Data extract Start Marker

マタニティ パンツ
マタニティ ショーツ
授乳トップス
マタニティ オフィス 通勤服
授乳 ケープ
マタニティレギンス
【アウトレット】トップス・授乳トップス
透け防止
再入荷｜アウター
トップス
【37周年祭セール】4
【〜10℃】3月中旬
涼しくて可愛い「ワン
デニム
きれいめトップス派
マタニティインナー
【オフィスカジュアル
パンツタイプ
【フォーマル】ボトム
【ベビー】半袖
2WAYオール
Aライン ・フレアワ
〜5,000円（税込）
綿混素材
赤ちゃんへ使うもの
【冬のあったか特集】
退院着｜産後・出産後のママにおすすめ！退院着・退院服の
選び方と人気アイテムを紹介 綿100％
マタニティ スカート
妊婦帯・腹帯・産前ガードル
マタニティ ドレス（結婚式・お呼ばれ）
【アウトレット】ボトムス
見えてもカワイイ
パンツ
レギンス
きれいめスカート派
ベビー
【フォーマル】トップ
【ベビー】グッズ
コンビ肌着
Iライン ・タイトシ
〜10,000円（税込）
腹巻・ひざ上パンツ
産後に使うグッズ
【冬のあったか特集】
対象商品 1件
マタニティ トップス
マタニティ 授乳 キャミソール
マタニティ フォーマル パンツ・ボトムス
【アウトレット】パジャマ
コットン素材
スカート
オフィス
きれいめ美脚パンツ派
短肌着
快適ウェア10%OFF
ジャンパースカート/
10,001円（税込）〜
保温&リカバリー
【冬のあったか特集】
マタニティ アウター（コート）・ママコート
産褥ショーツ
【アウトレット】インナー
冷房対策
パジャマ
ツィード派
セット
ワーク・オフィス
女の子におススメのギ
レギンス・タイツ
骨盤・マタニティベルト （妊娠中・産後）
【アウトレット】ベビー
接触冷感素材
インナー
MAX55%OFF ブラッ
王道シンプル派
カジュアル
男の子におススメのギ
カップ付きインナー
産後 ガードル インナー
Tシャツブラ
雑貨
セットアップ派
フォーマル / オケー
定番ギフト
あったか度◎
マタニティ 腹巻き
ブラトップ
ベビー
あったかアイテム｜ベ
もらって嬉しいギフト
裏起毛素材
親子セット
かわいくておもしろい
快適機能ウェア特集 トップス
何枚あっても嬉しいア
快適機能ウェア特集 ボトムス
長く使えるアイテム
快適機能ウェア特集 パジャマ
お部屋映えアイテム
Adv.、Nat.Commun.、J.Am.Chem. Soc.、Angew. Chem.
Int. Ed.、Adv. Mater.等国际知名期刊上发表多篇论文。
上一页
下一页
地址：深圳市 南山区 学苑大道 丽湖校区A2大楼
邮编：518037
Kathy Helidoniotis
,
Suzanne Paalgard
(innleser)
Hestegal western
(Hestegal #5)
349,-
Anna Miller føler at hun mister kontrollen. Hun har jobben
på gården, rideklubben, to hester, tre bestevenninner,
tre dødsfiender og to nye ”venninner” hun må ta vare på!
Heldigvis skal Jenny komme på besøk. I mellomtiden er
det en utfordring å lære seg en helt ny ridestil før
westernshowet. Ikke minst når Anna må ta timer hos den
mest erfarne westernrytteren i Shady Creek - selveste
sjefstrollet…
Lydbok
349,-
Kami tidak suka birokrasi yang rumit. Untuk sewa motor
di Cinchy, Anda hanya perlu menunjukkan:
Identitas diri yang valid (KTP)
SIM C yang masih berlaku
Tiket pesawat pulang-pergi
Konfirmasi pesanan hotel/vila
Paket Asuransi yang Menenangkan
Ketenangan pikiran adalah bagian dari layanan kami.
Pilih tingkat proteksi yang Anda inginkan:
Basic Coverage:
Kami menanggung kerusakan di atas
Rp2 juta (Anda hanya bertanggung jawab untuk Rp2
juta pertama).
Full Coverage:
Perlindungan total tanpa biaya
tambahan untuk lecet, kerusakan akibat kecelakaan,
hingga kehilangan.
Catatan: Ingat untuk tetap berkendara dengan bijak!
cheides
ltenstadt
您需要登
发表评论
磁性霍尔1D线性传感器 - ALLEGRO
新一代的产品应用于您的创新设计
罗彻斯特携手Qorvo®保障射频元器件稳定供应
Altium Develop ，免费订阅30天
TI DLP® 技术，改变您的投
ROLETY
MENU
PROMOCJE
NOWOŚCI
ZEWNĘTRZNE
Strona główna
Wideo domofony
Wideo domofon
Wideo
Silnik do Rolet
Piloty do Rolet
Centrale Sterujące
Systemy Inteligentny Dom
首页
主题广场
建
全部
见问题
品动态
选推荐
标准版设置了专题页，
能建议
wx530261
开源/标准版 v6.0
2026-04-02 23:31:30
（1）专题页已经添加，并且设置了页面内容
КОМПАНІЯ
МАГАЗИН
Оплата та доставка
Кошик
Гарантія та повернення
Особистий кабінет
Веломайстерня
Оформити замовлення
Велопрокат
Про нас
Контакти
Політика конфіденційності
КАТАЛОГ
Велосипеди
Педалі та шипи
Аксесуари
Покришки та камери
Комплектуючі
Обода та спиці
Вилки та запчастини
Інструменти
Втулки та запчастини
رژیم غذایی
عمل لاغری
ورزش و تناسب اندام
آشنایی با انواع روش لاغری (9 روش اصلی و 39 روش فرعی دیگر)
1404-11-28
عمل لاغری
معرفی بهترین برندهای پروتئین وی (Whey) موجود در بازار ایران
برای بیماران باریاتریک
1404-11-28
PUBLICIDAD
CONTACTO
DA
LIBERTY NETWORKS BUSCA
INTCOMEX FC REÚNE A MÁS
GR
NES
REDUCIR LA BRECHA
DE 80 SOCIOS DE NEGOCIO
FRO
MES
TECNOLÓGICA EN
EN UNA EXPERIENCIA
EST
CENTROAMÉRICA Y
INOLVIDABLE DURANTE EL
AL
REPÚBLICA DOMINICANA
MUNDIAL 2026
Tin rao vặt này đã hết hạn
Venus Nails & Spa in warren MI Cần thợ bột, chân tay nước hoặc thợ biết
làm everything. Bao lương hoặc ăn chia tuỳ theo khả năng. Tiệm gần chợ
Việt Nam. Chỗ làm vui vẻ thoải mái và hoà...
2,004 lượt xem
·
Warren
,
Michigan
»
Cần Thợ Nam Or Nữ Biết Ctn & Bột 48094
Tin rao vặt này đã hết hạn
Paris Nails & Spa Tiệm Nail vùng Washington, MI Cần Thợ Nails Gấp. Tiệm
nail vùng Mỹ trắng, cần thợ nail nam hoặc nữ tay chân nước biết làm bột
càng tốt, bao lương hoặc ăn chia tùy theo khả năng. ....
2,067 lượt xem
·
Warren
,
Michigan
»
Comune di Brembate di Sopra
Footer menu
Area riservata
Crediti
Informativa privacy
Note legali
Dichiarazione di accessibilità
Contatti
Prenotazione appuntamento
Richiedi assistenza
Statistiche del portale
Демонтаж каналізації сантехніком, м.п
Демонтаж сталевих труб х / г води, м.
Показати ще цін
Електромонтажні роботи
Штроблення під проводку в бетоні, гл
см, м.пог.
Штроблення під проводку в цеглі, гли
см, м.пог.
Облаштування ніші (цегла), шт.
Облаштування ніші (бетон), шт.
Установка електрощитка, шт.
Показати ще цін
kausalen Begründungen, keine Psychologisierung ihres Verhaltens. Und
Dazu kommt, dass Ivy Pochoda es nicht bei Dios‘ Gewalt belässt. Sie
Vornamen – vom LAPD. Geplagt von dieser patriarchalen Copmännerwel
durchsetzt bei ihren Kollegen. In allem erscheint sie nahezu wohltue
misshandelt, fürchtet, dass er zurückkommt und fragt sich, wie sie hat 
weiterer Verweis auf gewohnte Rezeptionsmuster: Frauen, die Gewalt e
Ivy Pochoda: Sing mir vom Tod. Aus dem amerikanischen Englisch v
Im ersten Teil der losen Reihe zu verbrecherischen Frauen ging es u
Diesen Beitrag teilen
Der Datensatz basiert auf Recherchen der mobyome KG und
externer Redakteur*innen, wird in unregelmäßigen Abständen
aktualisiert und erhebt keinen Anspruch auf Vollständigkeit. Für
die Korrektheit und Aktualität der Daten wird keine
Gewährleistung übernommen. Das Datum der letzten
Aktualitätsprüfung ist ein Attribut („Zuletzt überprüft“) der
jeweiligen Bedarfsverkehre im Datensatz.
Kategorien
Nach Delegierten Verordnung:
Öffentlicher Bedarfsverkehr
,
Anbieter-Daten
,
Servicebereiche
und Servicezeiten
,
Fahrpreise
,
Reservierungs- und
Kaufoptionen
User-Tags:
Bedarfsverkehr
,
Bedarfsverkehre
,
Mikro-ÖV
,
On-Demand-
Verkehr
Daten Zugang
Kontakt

Data extract End Marker

**How to complete this task**:
Whenever a line above has the word "Anna" in it, copy that line.

**Answer space**:
Anna Miller føler at hun mister kontrollen. Hun har jobben
westernshowet. Ikke minst når Anna må ta timer hos den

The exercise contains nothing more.